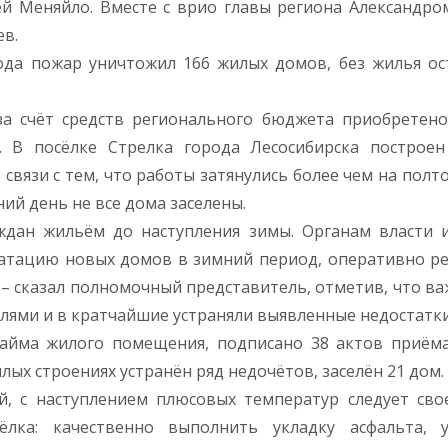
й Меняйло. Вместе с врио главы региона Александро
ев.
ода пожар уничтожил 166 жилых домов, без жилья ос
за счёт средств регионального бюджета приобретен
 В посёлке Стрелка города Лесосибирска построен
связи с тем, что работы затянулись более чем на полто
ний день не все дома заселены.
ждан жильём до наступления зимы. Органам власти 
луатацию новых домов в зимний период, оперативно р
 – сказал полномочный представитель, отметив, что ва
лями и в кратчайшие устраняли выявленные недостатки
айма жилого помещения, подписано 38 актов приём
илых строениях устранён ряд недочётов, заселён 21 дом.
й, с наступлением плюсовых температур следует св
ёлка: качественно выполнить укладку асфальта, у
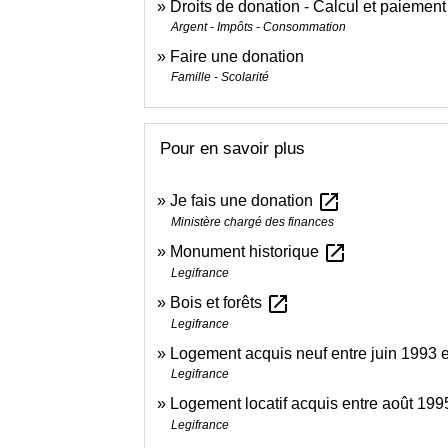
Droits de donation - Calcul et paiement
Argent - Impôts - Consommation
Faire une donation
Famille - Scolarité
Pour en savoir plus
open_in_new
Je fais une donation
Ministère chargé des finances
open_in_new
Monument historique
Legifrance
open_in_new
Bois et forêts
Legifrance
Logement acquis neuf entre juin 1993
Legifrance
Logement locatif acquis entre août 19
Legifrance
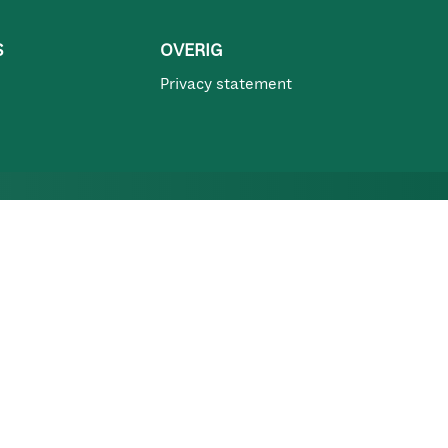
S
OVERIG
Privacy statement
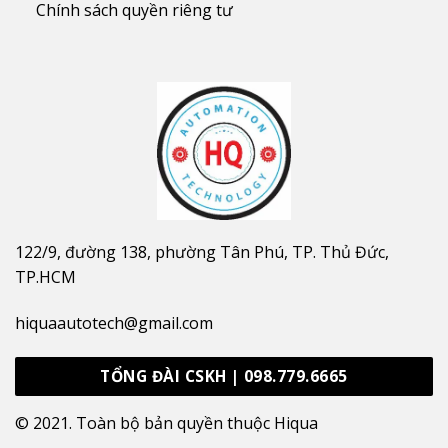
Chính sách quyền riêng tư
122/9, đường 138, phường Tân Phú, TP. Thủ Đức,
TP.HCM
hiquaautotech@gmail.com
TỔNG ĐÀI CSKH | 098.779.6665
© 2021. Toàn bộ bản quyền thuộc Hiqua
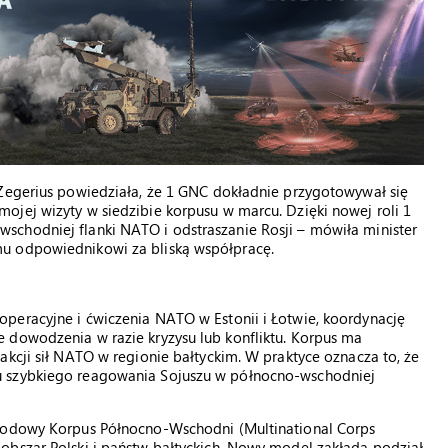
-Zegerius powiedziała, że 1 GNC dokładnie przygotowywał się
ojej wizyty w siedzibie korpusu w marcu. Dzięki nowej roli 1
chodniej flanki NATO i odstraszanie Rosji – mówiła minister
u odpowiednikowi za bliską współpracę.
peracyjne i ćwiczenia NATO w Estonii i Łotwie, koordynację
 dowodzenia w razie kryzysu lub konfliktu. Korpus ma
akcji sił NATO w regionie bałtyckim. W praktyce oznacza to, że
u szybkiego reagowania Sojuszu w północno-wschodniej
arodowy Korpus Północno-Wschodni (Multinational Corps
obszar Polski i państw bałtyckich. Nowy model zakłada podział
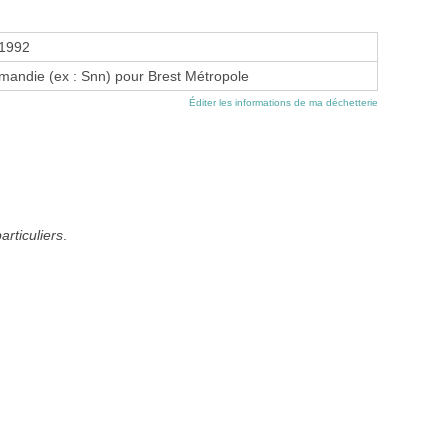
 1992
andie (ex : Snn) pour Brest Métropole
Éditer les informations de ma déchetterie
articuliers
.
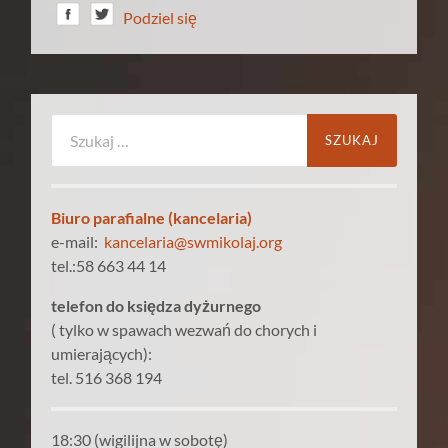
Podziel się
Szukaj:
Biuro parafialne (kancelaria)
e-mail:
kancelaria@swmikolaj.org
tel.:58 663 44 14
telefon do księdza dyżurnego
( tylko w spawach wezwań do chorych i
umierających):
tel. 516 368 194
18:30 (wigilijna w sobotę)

===============

_DIRECTIONS FOR THIS TASK_
When you output the listing, reproduce it exactly but drop its pictures.

_ANSWER TO THIS PROBLEM_
й Меняйло. Вместе с врио главы региона Александро
ев.
ода пожар уничтожил 166 жилых домов, без жилья ос
за счёт средств регионального бюджета приобретен
 В посёлке Стрелка города Лесосибирска построен
связи с тем, что работы затянулись более чем на полто
ний день не все дома заселены.
ждан жильём до наступления зимы. Органам власти 
луатацию новых домов в зимний период, оперативно р
 – сказал полномочный представитель, отметив, что ва
лями и в кратчайшие устраняли выявленные недостатки
айма жилого помещения, подписано 38 актов приём
илых строениях устранён ряд недочётов, заселён 21 дом.
й, с наступлением плюсовых температур следует св
ёлка: качественно выполнить укладку асфальта, у
Droits de donation - Calcul et paiement
Argent - Impôts - Consommation
Faire une donation
Famille - Scolarité
Pour en savoir plus
open_in_new
Je fais une donation
Ministère chargé des finances
open_in_new
Monument historique
Legifrance
open_in_new
Bois et forêts
Legifrance
Logement acquis neuf entre juin 1993
Legifrance
Logement locatif acquis entre août 19
Legifrance
S
OVERIG
Privacy statement
Chính sách quyền riêng tư
122/9, đường 138, phường Tân Phú, TP. Thủ Đức,
TP.HCM
hiquaautotech@gmail.com
TỔNG ĐÀI CSKH | 098.779.6665
© 2021. Toàn bộ bản quyền thuộc Hiqua
-Zegerius powiedziała, że 1 GNC dokładnie przygotowywał się
ojej wizyty w siedzibie korpusu w marcu. Dzięki nowej roli 1
chodniej flanki NATO i odstraszanie Rosji – mówiła minister
u odpowiednikowi za bliską współpracę.
peracyjne i ćwiczenia NATO w Estonii i Łotwie, koordynację
 dowodzenia w razie kryzysu lub konfliktu. Korpus ma
akcji sił NATO w regionie bałtyckim. W praktyce oznacza to, że
u szybkiego reagowania Sojuszu w północno-wschodniej
arodowy Korpus Północno-Wschodni (Multinational Corps
obszar Polski i państw bałtyckich. Nowy model zakłada podział
 1992
andie (ex : Snn) pour Brest Métropole
Éditer les informations de ma déchetterie
articuliers
.
Podziel się
Szukaj:
Biuro parafialne (kancelaria)
e-mail:
kancelaria@swmikolaj.org
tel.:58 663 44 14
telefon do księdza dyżurnego
( tylko w spawach wezwań do chorych i
umierających):
tel. 516 368 194
18:30 (wigilijna w sobotę)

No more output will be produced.